Boş beslenme çantalarının sessiz tanıklığı

“Bir çocuğun açlığı, yalnız midesini değil; vicdanları da doyurmayan bir sistemin utancıdır.”

Geçtiğimiz günlerde sosyal medyada paylaşılan bir video, eğitim sistemimizde yıllardır halının altına süpürülen bir yaraya ışık tuttu. Bursa’da bir okulda görevli olduğu öğrenilen bir öğretmenin, sınıfındaki öğrencilerin beslenme çantalarını tek tek göstererek çektiği video hem büyük tepki topladı hem de bir soruşturma sürecini beraberinde getirdi.

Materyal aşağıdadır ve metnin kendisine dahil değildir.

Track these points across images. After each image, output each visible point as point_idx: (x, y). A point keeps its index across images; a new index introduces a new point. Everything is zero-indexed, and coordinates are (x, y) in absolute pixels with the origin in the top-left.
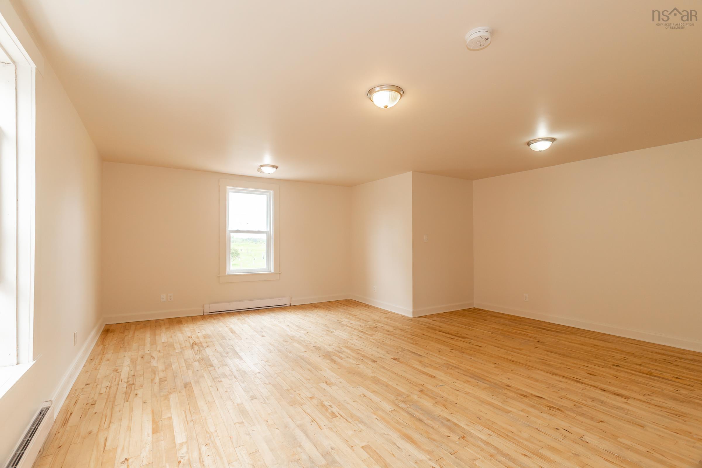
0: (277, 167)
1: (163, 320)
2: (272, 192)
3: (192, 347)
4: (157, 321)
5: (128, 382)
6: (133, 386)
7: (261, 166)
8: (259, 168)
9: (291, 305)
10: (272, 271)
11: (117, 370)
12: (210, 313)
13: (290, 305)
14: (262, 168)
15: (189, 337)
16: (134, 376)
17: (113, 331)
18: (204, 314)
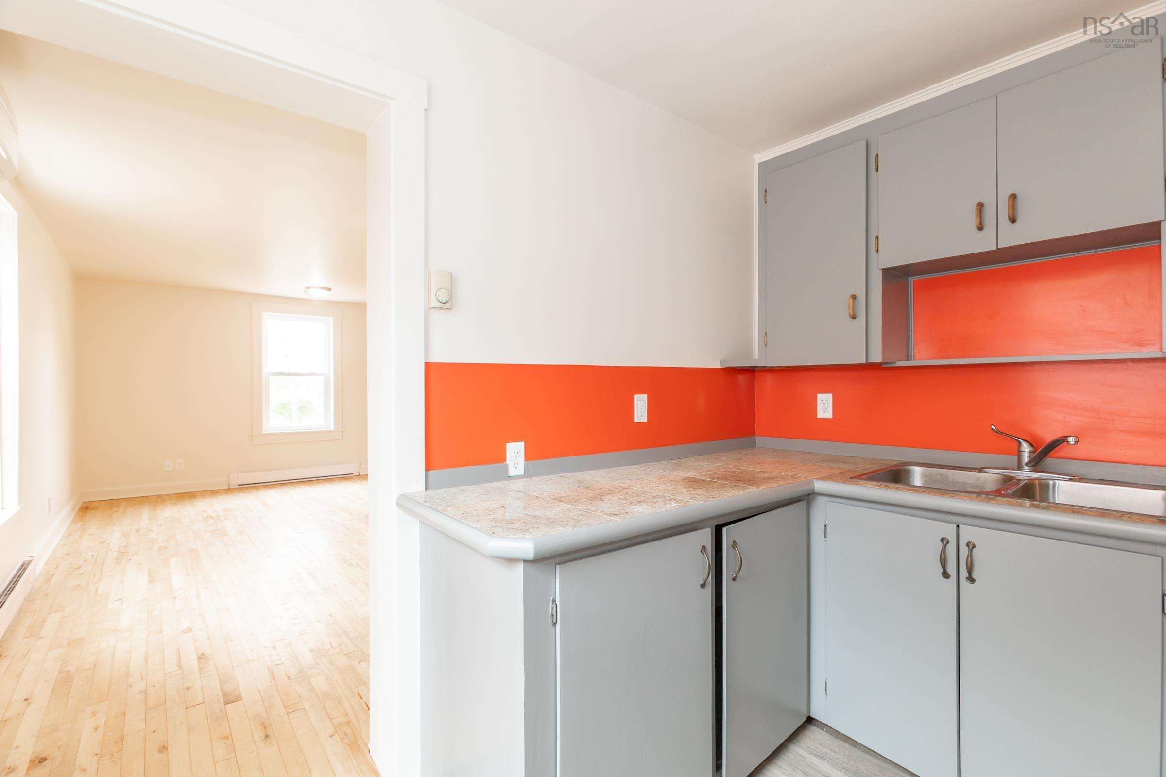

Ancak bu olay, yalnızca bir öğretmenin kişisel hatası ya da etik dışı davranışı olarak ele alınamayacak kadar derin bir toplumsal meseleyi gözler önüne serdi: Milyonlarca çocuğun yaşadığı yoksulluk ve bunun eğitimdeki yansımaları.

Elbette ki çocukların beslenme durumlarının sosyal medya üzerinden paylaşılması, ciddi bir mahremiyet ihlalidir. Bu tür paylaşımlar, çocukların özel hayatlarına doğrudan müdahale anlamına gelir ve hem yasal hem etik boyutlarıyla pedagojik sorumlulukla bağdaşmaz. Hele ki çocukların ekonomik durumları gibi toplum nezdinde hassasiyet taşıyan bir mesele üzerinden görünür kılınmaları, onların kişilik gelişimlerine zarar verebilecek nitelikte bir travma yaratabilir. Zira yoksulluk, hiçbir çocuğun utanacağı bir durum değildir; utanması gereken, bu yoksulluğu görüp de çözüm üretmeyen sistemin ta kendisidir.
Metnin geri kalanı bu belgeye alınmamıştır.